GUEST BLOG by Jess Robichaud of Radiant Marriage
Just 5 months into our marriage, I had to take a stand. I ended up leaving my husband the day before our first Thanksgiving as a married couple. When I look back on that day that I left, I am beyond thankful for so many things. God orchestrated all of the events and timing in the best way possible. My parents were in town and were there to help me, there was a pastor at our church who had just enough time to talk before he had to get on a flight to his family Thanksgiving. I had a week off from work. All the right pieces were in place to support me in a really hard time.

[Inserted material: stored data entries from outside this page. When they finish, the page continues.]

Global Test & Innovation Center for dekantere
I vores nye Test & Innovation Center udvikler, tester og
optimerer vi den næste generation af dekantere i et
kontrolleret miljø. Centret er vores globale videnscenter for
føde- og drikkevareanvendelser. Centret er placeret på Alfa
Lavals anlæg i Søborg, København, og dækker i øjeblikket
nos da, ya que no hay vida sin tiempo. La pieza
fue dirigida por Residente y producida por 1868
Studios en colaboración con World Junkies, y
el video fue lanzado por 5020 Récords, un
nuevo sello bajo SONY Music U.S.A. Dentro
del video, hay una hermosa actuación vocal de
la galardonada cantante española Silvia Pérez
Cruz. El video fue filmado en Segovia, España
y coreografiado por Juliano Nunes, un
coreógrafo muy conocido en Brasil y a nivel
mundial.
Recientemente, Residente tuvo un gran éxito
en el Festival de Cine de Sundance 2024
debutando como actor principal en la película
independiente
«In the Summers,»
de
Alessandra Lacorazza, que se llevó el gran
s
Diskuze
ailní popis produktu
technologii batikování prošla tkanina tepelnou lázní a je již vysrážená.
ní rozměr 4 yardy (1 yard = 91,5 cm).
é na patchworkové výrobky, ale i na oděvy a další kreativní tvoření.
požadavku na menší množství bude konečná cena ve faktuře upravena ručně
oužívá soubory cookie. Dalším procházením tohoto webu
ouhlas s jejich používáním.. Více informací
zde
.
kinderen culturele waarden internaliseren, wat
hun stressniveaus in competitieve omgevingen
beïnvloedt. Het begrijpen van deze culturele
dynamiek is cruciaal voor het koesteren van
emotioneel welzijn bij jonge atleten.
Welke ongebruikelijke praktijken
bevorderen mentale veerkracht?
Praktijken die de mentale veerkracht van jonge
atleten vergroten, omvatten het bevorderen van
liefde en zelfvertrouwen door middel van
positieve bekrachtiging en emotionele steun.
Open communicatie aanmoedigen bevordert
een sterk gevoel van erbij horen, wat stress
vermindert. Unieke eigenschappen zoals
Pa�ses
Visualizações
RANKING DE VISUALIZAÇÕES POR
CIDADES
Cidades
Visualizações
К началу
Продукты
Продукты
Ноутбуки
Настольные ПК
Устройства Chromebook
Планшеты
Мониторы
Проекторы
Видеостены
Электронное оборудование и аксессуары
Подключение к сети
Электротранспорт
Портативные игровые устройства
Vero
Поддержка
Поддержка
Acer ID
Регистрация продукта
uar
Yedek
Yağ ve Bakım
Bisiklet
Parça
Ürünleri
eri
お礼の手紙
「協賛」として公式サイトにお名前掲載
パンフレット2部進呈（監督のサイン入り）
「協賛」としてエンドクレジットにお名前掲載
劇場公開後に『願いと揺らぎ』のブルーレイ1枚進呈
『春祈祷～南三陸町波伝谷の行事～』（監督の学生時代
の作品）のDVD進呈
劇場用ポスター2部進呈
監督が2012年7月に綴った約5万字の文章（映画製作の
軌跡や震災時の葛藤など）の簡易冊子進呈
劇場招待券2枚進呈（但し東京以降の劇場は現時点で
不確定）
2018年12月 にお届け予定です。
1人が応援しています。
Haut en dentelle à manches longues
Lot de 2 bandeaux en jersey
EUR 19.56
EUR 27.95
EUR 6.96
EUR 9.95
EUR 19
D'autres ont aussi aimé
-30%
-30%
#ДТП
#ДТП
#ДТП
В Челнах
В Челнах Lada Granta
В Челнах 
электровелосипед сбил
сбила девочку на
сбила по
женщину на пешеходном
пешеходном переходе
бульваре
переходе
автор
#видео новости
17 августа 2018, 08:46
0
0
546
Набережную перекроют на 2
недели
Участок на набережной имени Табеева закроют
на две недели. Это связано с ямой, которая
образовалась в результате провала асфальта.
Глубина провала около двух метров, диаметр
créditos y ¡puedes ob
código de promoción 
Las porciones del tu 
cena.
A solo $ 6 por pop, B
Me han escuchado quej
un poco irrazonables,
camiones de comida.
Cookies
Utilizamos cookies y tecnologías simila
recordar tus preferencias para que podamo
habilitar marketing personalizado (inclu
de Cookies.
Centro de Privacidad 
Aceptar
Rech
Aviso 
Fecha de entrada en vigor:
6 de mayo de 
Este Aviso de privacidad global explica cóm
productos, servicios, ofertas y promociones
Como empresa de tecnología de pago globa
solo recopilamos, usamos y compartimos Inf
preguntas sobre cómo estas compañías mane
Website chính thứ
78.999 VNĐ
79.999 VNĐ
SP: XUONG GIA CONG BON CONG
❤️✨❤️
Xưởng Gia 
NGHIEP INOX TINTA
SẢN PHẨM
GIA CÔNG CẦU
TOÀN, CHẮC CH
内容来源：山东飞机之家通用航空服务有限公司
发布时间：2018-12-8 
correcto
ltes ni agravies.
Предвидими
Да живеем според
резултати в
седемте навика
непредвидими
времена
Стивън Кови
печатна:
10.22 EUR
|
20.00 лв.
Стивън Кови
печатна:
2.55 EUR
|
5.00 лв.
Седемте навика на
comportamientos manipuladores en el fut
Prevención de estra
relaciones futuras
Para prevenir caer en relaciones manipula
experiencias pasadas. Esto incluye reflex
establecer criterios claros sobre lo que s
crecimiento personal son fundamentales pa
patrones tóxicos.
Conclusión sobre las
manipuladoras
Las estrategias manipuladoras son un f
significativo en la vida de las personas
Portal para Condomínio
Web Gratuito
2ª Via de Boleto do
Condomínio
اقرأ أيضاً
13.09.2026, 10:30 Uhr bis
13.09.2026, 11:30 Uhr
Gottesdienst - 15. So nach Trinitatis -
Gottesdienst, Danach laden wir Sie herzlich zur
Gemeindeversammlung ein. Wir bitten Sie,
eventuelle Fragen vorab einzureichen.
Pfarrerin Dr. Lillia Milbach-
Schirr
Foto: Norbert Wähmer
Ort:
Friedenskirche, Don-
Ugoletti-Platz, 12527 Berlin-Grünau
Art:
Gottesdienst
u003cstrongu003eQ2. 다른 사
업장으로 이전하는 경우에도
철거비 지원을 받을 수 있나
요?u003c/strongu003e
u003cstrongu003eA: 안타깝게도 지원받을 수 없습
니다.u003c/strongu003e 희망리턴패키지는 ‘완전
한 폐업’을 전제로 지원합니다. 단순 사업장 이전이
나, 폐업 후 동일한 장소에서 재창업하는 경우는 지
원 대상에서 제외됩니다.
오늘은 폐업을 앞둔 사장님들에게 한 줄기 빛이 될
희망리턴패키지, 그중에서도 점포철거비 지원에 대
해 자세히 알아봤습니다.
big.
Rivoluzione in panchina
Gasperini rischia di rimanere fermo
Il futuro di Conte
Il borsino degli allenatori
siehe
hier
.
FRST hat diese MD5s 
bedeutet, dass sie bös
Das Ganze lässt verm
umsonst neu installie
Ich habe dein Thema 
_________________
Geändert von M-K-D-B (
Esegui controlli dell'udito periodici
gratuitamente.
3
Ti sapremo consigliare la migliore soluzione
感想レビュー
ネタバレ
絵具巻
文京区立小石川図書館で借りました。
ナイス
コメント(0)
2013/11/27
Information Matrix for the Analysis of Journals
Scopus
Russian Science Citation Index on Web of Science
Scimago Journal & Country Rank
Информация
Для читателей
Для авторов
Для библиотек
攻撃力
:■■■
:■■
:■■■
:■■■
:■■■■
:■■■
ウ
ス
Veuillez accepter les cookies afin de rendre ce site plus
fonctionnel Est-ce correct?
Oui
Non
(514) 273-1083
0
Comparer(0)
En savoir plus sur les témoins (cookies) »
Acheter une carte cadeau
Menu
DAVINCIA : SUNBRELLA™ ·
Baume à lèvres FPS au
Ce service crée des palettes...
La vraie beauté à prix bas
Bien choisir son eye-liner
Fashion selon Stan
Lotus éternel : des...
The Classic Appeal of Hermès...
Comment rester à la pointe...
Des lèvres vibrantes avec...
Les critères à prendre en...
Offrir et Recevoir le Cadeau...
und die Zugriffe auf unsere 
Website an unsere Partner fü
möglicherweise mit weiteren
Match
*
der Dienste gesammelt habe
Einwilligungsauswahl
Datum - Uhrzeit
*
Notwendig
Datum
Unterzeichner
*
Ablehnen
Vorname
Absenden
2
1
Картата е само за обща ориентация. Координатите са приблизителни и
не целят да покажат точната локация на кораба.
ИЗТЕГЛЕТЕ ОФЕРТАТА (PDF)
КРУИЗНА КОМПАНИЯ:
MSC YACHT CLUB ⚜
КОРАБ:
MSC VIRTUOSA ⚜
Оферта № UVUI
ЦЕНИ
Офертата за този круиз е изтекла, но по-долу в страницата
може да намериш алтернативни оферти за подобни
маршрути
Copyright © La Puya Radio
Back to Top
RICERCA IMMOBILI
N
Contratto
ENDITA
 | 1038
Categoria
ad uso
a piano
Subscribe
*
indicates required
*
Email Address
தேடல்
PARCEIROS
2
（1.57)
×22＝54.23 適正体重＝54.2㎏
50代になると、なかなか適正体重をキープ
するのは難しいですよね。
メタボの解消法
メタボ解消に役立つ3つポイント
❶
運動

It terrifies me to think of how different our life would be now if I hadn’t left when I did. Would I have had the courage to leave if my parents hadn’t been there? How long would it have taken for me to be honest with myself? I remember sitting at a coffee shop with my mom and her asking me some really tough questions to see what types of fights we were having and the other things I was experiencing. It was those questions that brought me to understand that I was in an unsafe situation. How long would it have taken me if my mom hadn’t pushed? God knew exactly what I needed in that moment and He was faithful beyond measure.If God hadn’t given me the strength to leave, Adam and I would probably be in a much worse spot. The unhealthiness would have continued and caused much more deeply-rooted pain. My leaving forced us to work through our issues and work towards the marriage that God intended us to have. While it might seem counterintuitive, my leaving was actually me fighting FOR my marriage. I didn’t leave out of contempt or with a mindset of divorce or payback.